Natürlich ist das, wenige Wochen vor der Europa-Wahl, ein Wahlprogramm. Aber die Ambition geht weit über den kommenden Urnengang hinaus. Meloni ist überzeugt, dass das italienische Experiment einer Rechten, die aus dem Post-Neofaschismus kommt und in wenigen Jahren die Regierung eines Gründungsmitglieds der Europäischen Union erobert, auch als kontinentaler Hebel funktionieren kann: um eine neue politische Geographie zu schaffen und vor allem, um eine neue Kultur in Bezug auf Institutionen und Wertesystem zu etablieren, welche in Brüssel und Straßburg die Phase der Kompromisse zwischen Zentrum und Linker beendet. Es ist ein Appell an die Zentristen, konservativ zu werden, und an die Konservativen, reaktionär zu werden. Implizit ist das auch an ihre eigenen Verbündeten gerichtet, sich ihrer Leadership nicht nur in der Regierung, sondern auch in der gesamten Rechten zu unterwerfen.
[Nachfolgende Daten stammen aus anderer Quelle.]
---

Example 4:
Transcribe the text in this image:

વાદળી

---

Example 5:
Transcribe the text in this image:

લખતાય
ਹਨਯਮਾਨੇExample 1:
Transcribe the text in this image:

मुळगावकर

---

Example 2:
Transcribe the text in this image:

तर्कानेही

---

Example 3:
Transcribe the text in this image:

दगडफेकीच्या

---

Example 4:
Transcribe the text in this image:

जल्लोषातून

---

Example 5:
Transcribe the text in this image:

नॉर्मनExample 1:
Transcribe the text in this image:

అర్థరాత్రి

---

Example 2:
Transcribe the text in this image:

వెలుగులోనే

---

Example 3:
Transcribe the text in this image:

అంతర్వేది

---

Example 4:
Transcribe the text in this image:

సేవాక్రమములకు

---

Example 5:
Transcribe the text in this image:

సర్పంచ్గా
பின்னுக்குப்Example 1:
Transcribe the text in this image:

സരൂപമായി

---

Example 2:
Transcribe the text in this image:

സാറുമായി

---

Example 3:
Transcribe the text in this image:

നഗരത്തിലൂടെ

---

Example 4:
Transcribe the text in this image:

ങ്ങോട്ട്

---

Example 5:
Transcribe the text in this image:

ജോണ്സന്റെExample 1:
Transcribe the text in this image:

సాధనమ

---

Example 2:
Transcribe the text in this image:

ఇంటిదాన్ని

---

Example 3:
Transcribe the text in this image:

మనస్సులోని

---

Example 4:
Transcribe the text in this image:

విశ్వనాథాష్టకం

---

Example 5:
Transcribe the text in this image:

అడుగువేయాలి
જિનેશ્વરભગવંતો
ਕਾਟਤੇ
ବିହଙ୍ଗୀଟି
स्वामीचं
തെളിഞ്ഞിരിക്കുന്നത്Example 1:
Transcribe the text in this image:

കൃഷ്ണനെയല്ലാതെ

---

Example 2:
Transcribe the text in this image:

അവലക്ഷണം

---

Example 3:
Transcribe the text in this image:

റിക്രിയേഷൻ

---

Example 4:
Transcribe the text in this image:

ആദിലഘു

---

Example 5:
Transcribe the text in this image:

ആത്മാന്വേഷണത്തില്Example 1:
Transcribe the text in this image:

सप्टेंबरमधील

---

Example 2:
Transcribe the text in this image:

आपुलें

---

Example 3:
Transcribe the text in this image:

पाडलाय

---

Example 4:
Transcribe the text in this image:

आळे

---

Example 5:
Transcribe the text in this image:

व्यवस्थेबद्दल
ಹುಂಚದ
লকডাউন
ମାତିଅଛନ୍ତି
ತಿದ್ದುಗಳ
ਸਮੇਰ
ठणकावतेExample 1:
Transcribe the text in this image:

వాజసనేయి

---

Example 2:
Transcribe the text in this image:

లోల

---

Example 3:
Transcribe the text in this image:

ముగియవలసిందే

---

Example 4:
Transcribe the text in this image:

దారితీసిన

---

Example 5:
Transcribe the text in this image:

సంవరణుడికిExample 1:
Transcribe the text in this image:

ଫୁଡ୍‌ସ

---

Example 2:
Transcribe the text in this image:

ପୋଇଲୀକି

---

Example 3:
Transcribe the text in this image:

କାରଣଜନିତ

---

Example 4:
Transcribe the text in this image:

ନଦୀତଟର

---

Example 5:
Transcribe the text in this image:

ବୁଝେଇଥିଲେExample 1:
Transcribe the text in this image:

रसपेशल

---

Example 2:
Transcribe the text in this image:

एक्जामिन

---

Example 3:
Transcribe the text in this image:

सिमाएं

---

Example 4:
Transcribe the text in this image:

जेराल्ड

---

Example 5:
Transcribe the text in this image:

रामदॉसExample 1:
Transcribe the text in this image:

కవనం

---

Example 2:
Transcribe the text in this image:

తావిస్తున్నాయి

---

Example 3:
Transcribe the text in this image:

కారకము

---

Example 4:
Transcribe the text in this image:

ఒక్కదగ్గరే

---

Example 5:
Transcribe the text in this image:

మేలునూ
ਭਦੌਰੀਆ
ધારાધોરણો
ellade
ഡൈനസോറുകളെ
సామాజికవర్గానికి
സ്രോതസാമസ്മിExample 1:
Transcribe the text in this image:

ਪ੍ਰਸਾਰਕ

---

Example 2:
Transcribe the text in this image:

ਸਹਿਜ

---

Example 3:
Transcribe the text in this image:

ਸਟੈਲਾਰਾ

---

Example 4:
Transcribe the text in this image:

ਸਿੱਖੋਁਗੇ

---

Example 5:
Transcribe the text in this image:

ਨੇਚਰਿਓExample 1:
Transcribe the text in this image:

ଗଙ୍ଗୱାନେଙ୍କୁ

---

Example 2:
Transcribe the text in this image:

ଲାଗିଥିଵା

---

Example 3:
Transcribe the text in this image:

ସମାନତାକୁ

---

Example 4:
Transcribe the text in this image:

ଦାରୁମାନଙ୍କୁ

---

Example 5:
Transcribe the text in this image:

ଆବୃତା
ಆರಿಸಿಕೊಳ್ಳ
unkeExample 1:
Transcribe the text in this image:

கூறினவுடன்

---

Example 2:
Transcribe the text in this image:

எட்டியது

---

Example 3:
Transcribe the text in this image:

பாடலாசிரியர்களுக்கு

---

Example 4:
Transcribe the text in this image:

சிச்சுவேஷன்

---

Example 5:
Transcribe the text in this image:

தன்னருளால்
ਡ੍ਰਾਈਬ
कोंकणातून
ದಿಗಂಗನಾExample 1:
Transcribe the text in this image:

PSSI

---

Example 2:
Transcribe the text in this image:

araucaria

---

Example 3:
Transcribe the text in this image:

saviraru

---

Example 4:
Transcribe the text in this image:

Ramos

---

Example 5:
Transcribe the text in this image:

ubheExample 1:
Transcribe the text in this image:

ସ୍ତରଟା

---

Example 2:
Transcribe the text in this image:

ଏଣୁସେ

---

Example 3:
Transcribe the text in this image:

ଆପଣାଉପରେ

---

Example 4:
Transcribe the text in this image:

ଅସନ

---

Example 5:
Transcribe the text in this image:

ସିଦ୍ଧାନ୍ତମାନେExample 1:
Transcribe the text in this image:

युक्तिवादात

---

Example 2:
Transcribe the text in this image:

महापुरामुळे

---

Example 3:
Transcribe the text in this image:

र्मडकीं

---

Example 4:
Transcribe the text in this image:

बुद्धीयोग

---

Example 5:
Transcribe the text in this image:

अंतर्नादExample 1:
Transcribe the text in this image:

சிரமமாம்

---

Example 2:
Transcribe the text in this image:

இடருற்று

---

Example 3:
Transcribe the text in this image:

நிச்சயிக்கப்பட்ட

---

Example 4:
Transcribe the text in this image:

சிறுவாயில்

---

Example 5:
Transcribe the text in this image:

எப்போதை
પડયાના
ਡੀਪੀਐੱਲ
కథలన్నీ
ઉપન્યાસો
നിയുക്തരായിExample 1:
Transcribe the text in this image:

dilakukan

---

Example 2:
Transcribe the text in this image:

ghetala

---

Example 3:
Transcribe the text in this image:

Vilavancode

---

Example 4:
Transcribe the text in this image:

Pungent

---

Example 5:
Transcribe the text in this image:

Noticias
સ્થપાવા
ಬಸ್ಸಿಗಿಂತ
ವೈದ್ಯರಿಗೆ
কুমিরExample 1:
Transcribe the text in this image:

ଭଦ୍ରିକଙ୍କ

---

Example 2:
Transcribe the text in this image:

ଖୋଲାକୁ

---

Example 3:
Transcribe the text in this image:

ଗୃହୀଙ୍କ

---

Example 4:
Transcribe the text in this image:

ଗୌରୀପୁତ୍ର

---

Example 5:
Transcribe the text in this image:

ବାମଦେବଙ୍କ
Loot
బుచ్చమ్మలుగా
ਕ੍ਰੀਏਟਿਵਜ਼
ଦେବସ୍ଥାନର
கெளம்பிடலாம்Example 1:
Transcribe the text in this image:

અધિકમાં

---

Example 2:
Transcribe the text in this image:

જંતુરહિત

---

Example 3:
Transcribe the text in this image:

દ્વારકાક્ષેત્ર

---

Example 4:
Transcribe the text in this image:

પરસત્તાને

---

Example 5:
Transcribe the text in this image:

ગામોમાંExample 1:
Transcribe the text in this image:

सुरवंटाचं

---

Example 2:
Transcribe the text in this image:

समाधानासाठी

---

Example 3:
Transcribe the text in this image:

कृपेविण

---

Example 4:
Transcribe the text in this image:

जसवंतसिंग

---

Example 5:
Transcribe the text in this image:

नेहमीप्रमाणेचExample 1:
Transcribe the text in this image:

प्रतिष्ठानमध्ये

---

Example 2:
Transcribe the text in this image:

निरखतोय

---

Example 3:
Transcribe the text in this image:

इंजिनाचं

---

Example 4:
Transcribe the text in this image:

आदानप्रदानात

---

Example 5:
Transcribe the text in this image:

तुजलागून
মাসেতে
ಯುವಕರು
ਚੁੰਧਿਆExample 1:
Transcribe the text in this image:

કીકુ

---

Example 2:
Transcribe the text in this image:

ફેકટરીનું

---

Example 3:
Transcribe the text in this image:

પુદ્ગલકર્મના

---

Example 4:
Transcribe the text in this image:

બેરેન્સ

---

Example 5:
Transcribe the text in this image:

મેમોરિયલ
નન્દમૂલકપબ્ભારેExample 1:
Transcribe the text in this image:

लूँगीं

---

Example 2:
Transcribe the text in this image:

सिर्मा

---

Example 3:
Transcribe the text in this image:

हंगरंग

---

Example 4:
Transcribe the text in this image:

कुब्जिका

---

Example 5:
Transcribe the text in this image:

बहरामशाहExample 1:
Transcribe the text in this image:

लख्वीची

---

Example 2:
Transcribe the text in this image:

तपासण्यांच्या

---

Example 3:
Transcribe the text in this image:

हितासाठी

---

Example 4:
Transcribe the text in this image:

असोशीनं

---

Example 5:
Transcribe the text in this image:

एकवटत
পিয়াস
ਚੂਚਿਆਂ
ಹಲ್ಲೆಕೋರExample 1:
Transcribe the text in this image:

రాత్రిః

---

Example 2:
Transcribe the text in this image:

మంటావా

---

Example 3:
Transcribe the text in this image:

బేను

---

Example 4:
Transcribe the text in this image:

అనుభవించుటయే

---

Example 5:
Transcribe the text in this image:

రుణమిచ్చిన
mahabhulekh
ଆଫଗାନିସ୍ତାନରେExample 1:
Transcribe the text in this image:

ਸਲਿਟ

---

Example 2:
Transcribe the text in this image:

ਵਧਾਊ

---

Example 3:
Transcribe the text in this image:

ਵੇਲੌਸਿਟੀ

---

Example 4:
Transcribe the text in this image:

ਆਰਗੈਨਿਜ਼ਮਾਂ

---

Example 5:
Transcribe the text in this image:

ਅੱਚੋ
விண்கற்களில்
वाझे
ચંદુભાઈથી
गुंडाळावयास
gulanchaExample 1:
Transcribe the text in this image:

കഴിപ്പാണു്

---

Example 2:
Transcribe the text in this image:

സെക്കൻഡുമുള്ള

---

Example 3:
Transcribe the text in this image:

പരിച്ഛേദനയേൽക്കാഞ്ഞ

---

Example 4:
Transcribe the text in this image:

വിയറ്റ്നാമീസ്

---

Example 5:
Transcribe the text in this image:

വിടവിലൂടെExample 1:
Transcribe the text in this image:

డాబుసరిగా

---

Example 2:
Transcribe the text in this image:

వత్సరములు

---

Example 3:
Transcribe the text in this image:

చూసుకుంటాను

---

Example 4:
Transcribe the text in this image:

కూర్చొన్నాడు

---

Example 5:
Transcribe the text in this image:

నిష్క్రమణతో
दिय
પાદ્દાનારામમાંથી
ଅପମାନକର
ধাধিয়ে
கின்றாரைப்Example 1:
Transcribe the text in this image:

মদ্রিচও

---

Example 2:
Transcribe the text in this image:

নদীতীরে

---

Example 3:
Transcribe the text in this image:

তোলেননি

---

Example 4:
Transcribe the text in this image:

Eine solche politische Übernahme ist im Gang und rekrutiert bereits die Pseudo-Führungseliten des Landes (wie man auf der Versammlung in Pescara an dem Auftritt staatlicher Unternehmensführer sehen konnte, die ohne Scham und ohne Achtung vor ihrer eigenen Rolle T-Shirts mit dem Emblem von Fratelli d’ Italia vorführten), bevor man dazu übergeht, sich auch Vertreter anderer Parteien einzuverleiben.
Bisher hält das Bündnis, dank der Bindungskraft, welche Regierungsbeteiligung, Macht und Medienkontrollen entfalten. Dabei muss eines klar bleiben: Es gibt nur einen Chef oder vielmehr eine Chefin. Das Dominospiel der Macht schreitet fort: von der Partei zur Koalition, dann zur Regierung, zum Staat und nun zu Europa. Mit der sofortigen und freiwilligen Unterwerfung seitens halbstaatlicher Stellen, des öffentlichen Rundfunks und dienstbereiter Medien. Alles konvergiert in und identifiziert sich mit Melonis politischem Abenteuer. Auch weil es für Forza Italia – nach dem ganz persönlichen Extremismus Berlusconis – zwar leicht ist, sich als moderat zu bezeichnen, doch schwer, dies auch durch Taten zu beweisen. Gestern fand die Absegnung von Melonis Leadership in Form einer heidnischen Weihung statt. Sie hat dort ihren Taufnamen zelebriert, als Beleg für ihre Zugehörigkeit zum Volk, für Vertrautheit und Vertrauen, und sie will alle an ihm teilhaben lassen: ‚Nennt mich ‚Giorgia‘, schreibt nur ‚Giorgia‘ auf den Wahlzettel!‘. Die Leadership verschmilzt mit der Person, Zustimmung wird zur Identifikation, der (Vor)Name kennzeichnet die Rechte – und umgekehrt. Er sagt alles und benötigt nichts anderes: ‚Giorgia‘ reicht.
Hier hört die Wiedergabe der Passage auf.